● **Source information**
________________________________________

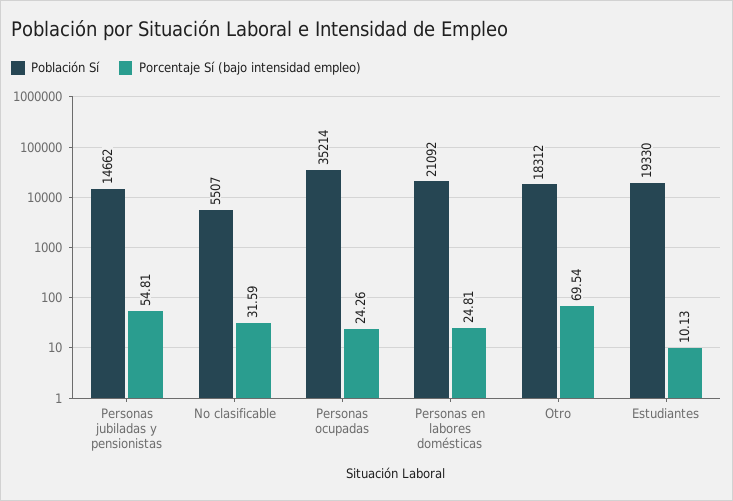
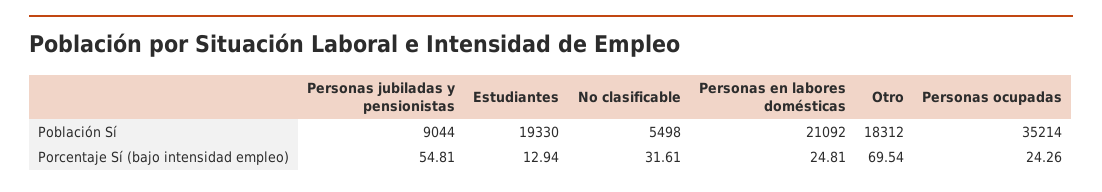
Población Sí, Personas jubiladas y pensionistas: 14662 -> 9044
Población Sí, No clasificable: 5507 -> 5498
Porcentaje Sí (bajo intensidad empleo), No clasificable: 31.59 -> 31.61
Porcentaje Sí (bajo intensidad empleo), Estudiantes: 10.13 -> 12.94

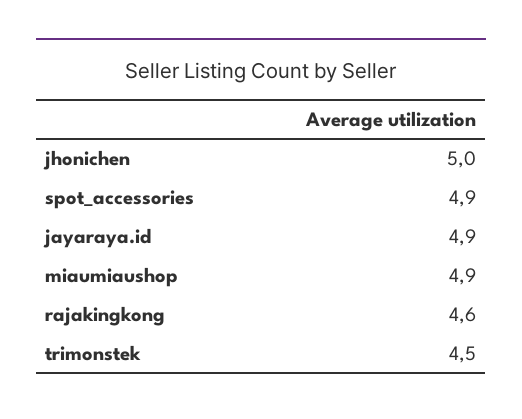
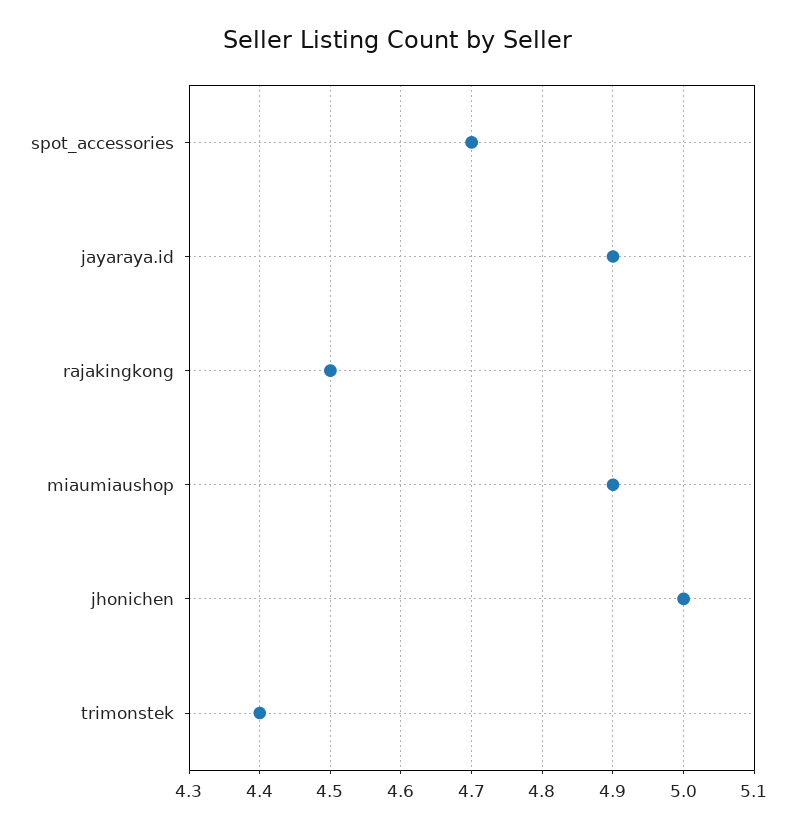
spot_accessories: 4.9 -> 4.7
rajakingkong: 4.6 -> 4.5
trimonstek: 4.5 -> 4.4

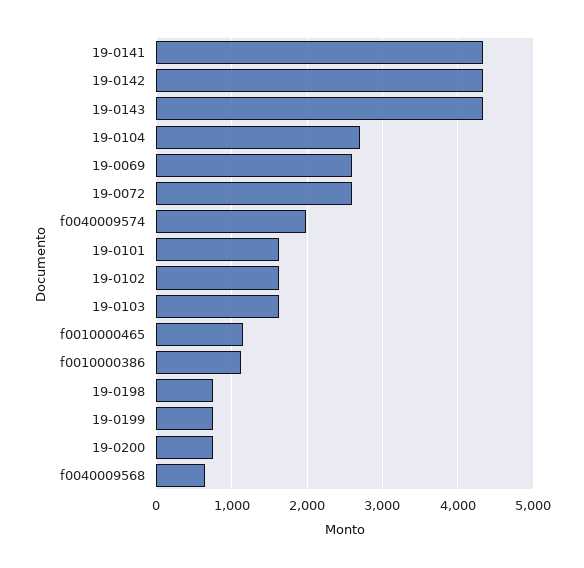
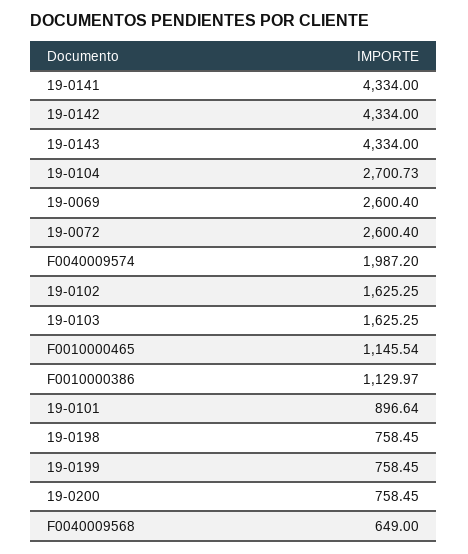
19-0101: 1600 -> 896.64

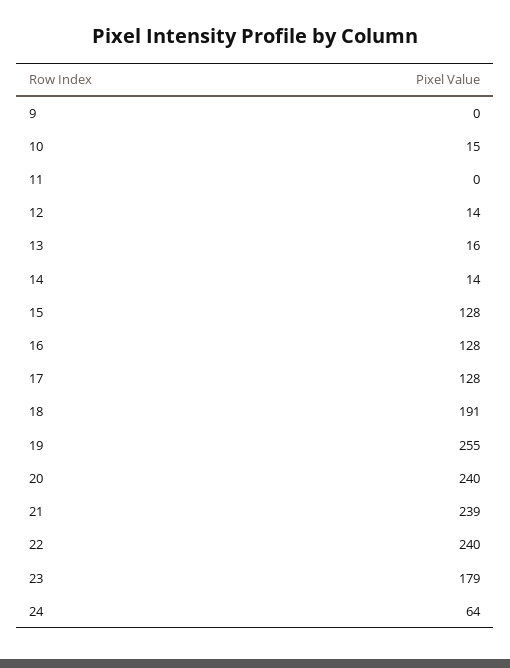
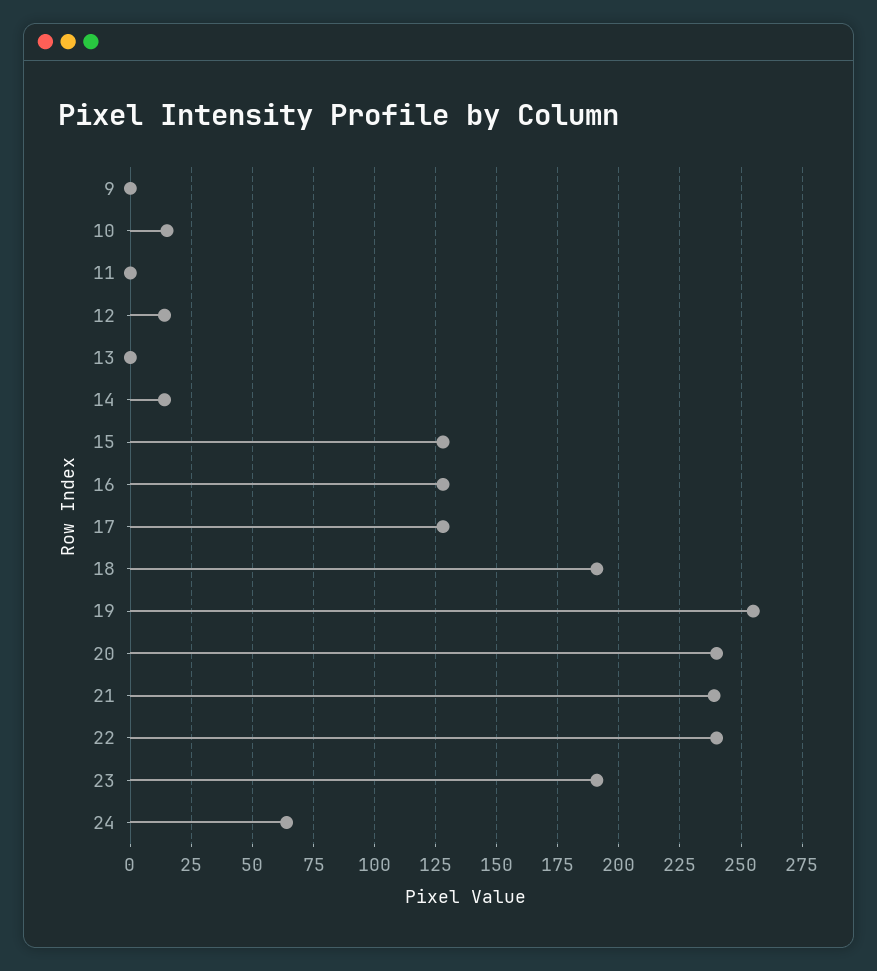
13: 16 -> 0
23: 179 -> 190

________________________________________

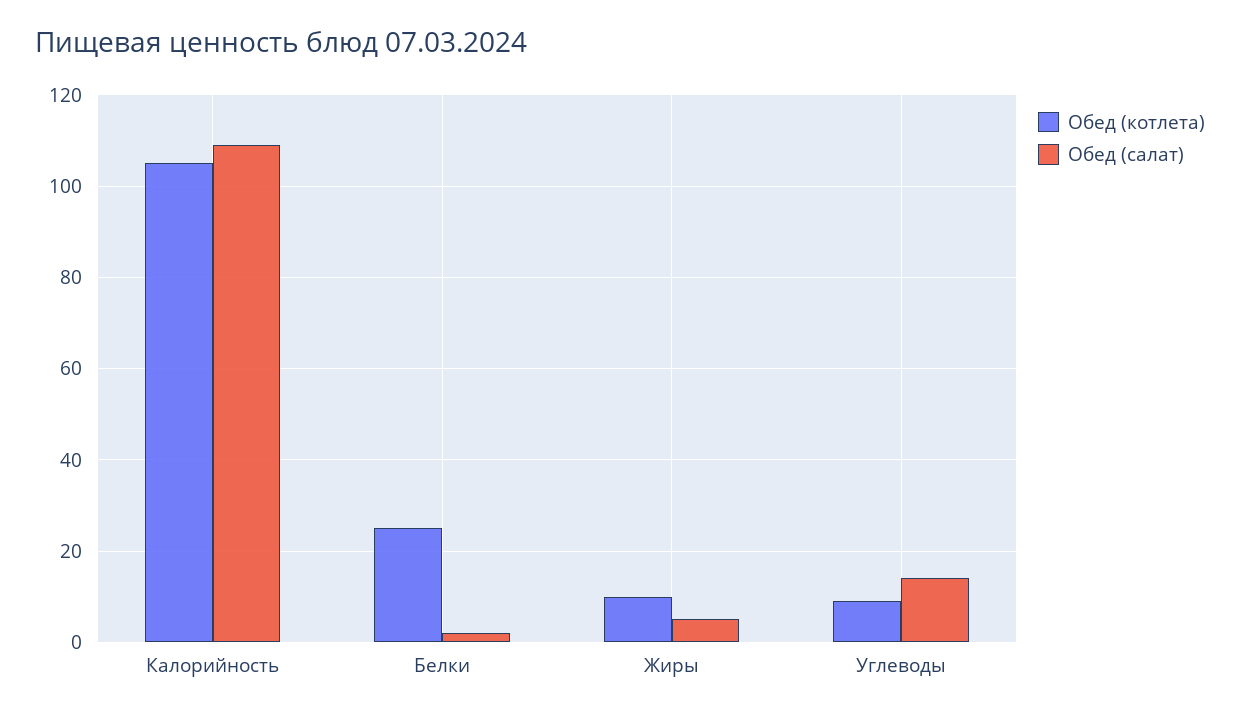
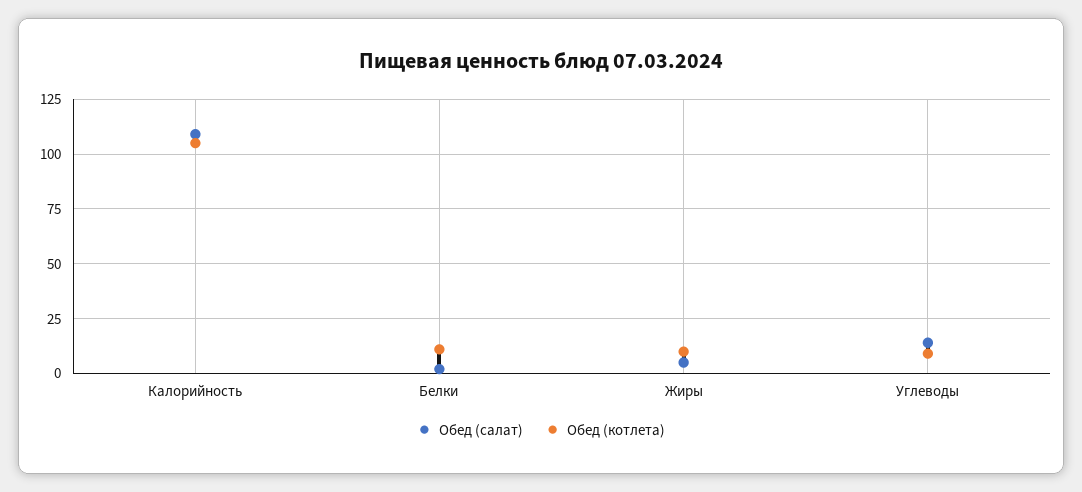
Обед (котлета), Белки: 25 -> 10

________________________________________

● **Task directions**
Say how many lines of the material contain the word "bajo". Add nothing to the number.

● **Task response**
2